ADDIS ABABA, Ethiopia: A new cavernous airport cargo terminal in the Ethiopian capital is the center of a vast supply network that China is gathering to accelerate the delivery of its coronavirus vaccines and deepen its influence on all over the developing world.
At one end is a football-sized freezer for storing vials of Chinese state-controlled pharmaceutical companies. On the other, there is a control room with a wall of computer monitors where Chinese and Ethiopian technicians will monitor the temperature of each batch.
This week, more than a million doses of China’s new Covid-19 inoculations will travel around here, according to Ethiopian Airlines officials. Thousands of doses have already passed, according to them and Ugandan officials.

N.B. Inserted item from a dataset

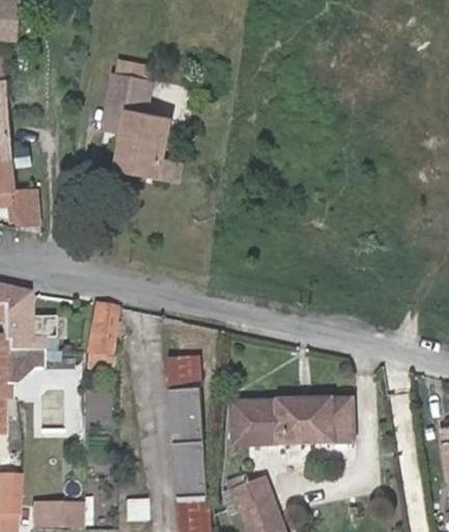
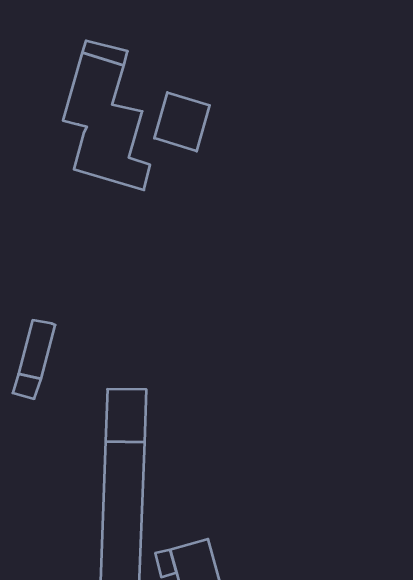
building: none -> [154,92,210,151]
building: [230,395,354,445] -> none

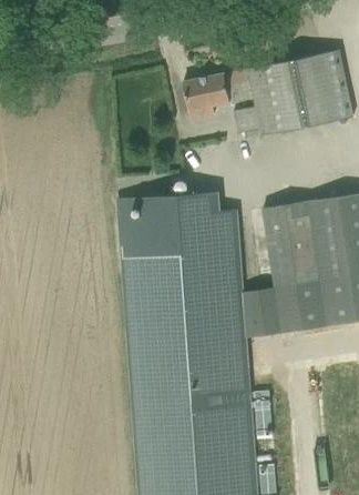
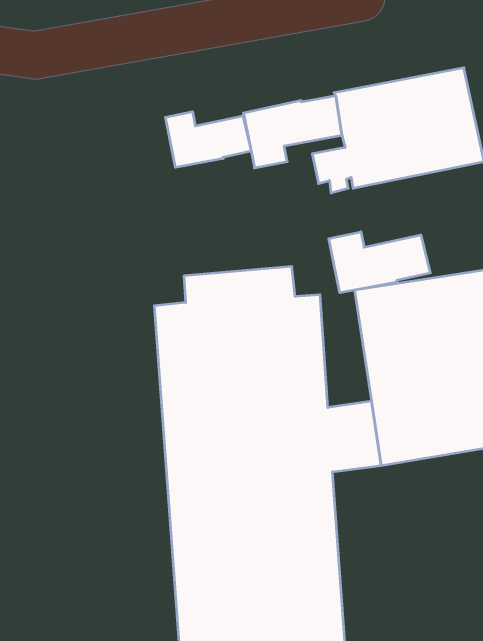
building: none -> [165,112,251,167]
building: none -> [329,232,430,293]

More deliveries are expected to arrive through a partnership between Chinese technology giant Alibaba Group Holding Ltd. and Ethiopian Airlines, said state airline officials.
At stake is a potential soft power prize: the goodwill of politicians and people in the developing world who need low-cost Covid vaccines and the prestige of being seen as a nation with the ability to act as a guardian of world public health.
For months, the Chinese government, state-owned enterprises and private companies have laid the groundwork for a vaccination from Africa to the Middle East and Latin America. They have assembled a supply chain that would maintain temperature controls from the point of manufacture to every distribution step, and beyond the “Health Silk Road,” as Beijing called it.